Pyrvinium is a quinoline-derived cyanine dye and an approved anti-helminthic drug reported to inhibit WNT signaling and have anti-proliferative effects in various cancer cell lines. To further understand the mechanism by which pyrvinium is cytotoxic, we conducted a pooled genome-wide CRISPR loss-of-function screen in the human HAP1 cell model. The top drug–gene sensitizer interactions implicated the malate–aspartate and glycerol-3-phosphate shuttles as mediators of cytotoxicity to mitochondrial complex I inhibition including pyrvinium. By contrast, perturbation of the poorly characterized gene C1orf115/RDD1 resulted in strong resistance to the cytotoxic effects of pyrvinium through dysregulation of the major drug efflux pump ABCB1/MDR1. Interestingly, C1orf115/RDD1 was found to physically associate with ABCB1/MDR1 through proximity-labeling experiments and perturbation of C1orf115 led to mis-localization of ABCB1/MDR1. Our results are consistent with a model whereby C1orf115 modulates drug efflux through regulation of the major drug exporter ABCB1/MDR1.
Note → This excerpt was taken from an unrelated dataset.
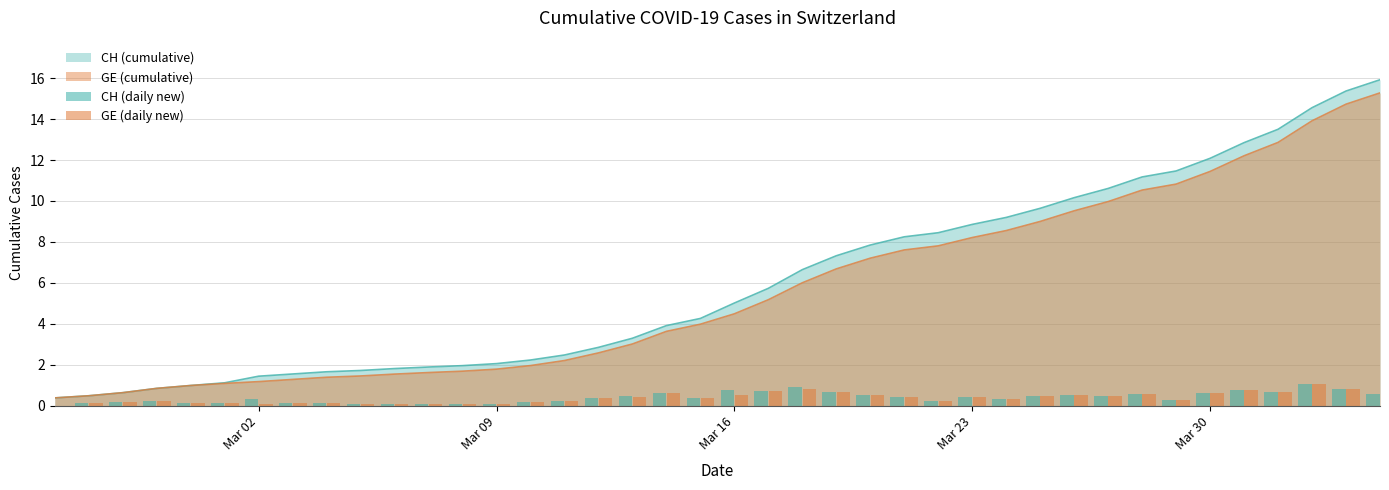

What is the minimum value for GE (cumulative)?

0.4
Pyrvinium 是一种喹啉衍生的花青染料和一种经批准的抗蠕虫药物，据报道可抑制 WNT 信号传导，并在各种癌细胞系中具有抗增殖作用。为了进一步了解吡维铵具有细胞毒性的机制，我们在人类 HAP1 细胞模型中进行了全基因组 CRISPR 功能丧失筛选。最主要的药物-基因致敏剂相互作用表明苹果酸-天冬氨酸和甘油-3-磷酸穿梭作为线粒体复合物 I 抑制（包括吡维铵）的细胞毒性介质。相比之下，对特征较差的基因C1orf115/RDD1的扰动通过主要药物外排泵 ABCB1/MDR1 的失调，导致对吡维铵的细胞毒性作用产生强烈抵抗。有趣的是，通过邻近标记实验发现 C1orf115/RDD1 与 ABCB1/MDR1 物理关联，并且C1orf115的扰动导致 ABCB1/MDR1 的错误定位。我们的结果与 C1orf115 通过调节主要药物出口商 ABCB1/MDR1 调节药物流出的模型一致。